I could still see him from the kitchen, lips moving and knife tapping messages to me, or to someone, maybe to the house itself for all I knew. His left horn had fallen a couple of inches, making him look a little pitiful. I realized then that he was wearing lipstick. Bright red lipstick from Ivana’s collection. She wouldn’t be happy about that.
I wasn’t happy about it either. Most of all, I wasn’t happy with what he had made me face about myself. Ever since Hope was born, I could have guessed that I would kill for my kids if I had to, if I was backed into a corner. But I never imagined I would step over that line and want to kill, wish I could get away with it. Sure, I could tell myself it was still for a noble cause, not a cruel, cold-blooded desire without a grander purpose, but that didn’t make me feel all that much better.
The only thing that could was choosing not to do it.

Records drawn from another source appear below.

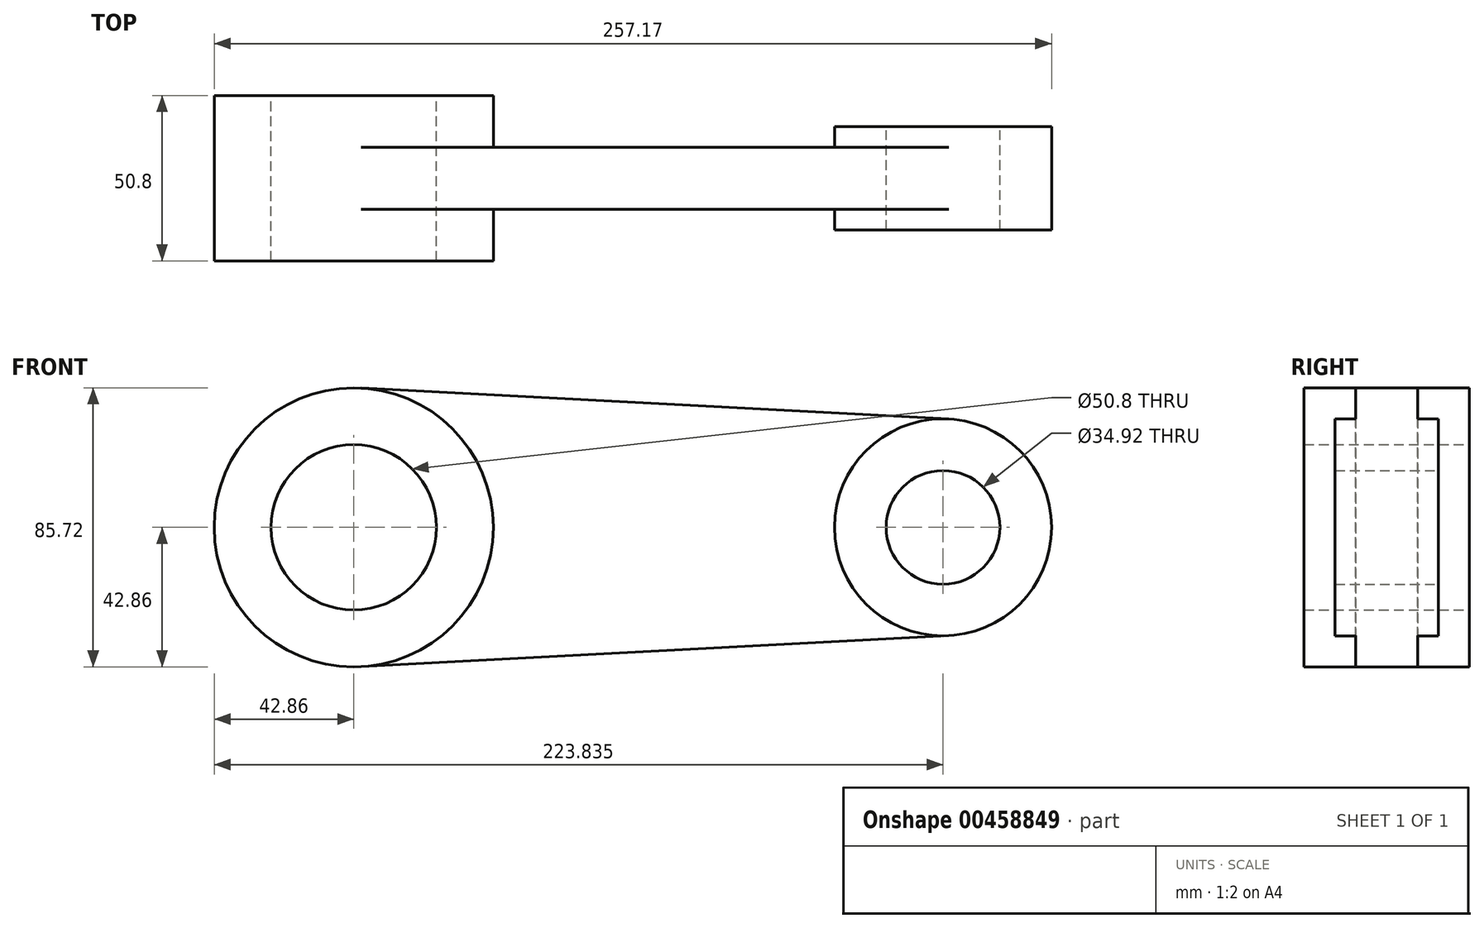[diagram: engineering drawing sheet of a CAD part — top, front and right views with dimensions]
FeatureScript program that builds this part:
annotation { "Feature Type Name" : "Feature", "Feature Type Description" : "" }
export const myFeature = defineFeature(function(context is Context, id is Id, definition is map)
    precondition{}
    {
        {
            var Q0;
            Q0=qCreatedBy(makeId("Front.planeOp"),FACE);
            var sketch = newSketch(context, id + "F0", { "sketchPlane" : qUnion([Q0])});
            skCircle(sketch, "E0", {"center": v(0, 0) * mm, "radius": 25.4 * mm});
            skCircle(sketch, "E1", {"center": v(0, 0) * mm, "radius": 42.86 * mm});
            skCircle(sketch, "E2", {"center": v(180.98, 0) * mm, "radius": 17.46 * mm});
            skCircle(sketch, "E3", {"center": v(180.98, 0) * mm, "radius": 33.34 * mm});
            skLineSegment(sketch, "E4", {"start": v(2.26, -42.8) * mm, "end": v(182.73, -33.3) * mm});
            skLineSegment(sketch, "E5", {"start": v(2.26, 42.8) * mm, "end": v(182.73, 33.3) * mm});
            skSolve(sketch);
        }
        {
            var Q0;
            Q0=makeQuery(id+"F0.imprint","IMPRINT",FACE,{"disambiguationData":[TD([[makeQuery(id+"F0.imprint","IMPRINT",EDGE,{"derivedFrom":sQuery(id+"F0.wireOp",EDGE,"E0")}),-1.0]])]});
            extrude(context, id + "F1", {"entities" : qUnion([Q0]), "depth" : 50.8 * mm, "symmetric" : true});
        }
        {
            var Q0;
            {var subQ0=sQuery(id+"F0.wireOp",EDGE,"eR6GLvmT-agu1-3Djh-gmzt-1HRNs2KsTib9");var subQ1=sQuery(id+"F0.wireOp",EDGE,"E1");var subQ2=makeQuery(id+"F0.imprint","INTERSECT",VERTEX,{"disambiguationData":[OD(1.0)],"derivedFrom":[subQ1,subQ0]});Q0=makeQuery(id+"F0.imprint","IMPRINT",FACE,{"disambiguationData":[TD([[makeQuery(id+"F0.imprint","IMPRINT",EDGE,{"disambiguationData":[TD([[subQ2,1.0]])],"derivedFrom":subQ1}),-1.0]])]});}
            extrude(context, id + "F2", {"entities" : qUnion([Q0]), "operationType" : NewBodyOperationType.ADD, "depth" : 19.05 * mm, "symmetric" : true});
        }
        {
            var Q0;
            Q0=makeQuery(id+"F0.imprint","IMPRINT",FACE,{"disambiguationData":[TD([[makeQuery(id+"F0.imprint","IMPRINT",EDGE,{"derivedFrom":sQuery(id+"F0.wireOp",EDGE,"E2")}),-1.0]])]});
            extrude(context, id + "F3", {"entities" : qUnion([Q0]), "operationType" : NewBodyOperationType.ADD, "depth" : 31.75 * mm, "symmetric" : true});
        }
    });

The sun was setting behind him, a molten hell nowhere near as hot as the hell inside his own mind. I’m sorry, Cara, he had said about the schizophrenia. It wasn’t something he chose. And it was, without a doubt, the saddest thing I had watched in my life. A man stripped of logic and his family, left with only enough of his mind to know what he lost and that he still loved those missing things. Sad beyond words.
But that didn’t mean I wouldn’t still shoot him if he got through my door.
He moved around to the kitchen window where Hope had seen him so many nights since the divorce. I wondered if that was where Jada had seen him this morning. Minutes later, he appeared in the dining-room window, back to his starting point. Ring-around-the-rosy.
He was trying the front door, turning the knob and shouldering against it, when blue lights flashed up the driveway, moving slower than I thought they should. Four officers approached while his knife tapped a final, frantic message in code. Karma felt warm in my hand, pointed at the floor, but ready, just in case. You never know what might happen. Anything was possible in this crazy world. Anything.
Through the long leaded-glass windows in the front door, I didn’t see him resist or threaten, but he may have. Maybe I wanted him to so they could take care of the problem for me, but I didn’t think hard on that. It was going too far, stepping across a dangerous line in my mind that I’d already rejected. They pushed him to the ground, shouting and making a lot of noise I couldn’t interpret. I imagined my mom there with me, holding me together. Without her, all my pieces would have surely flown apart and left the house through the smudged windows.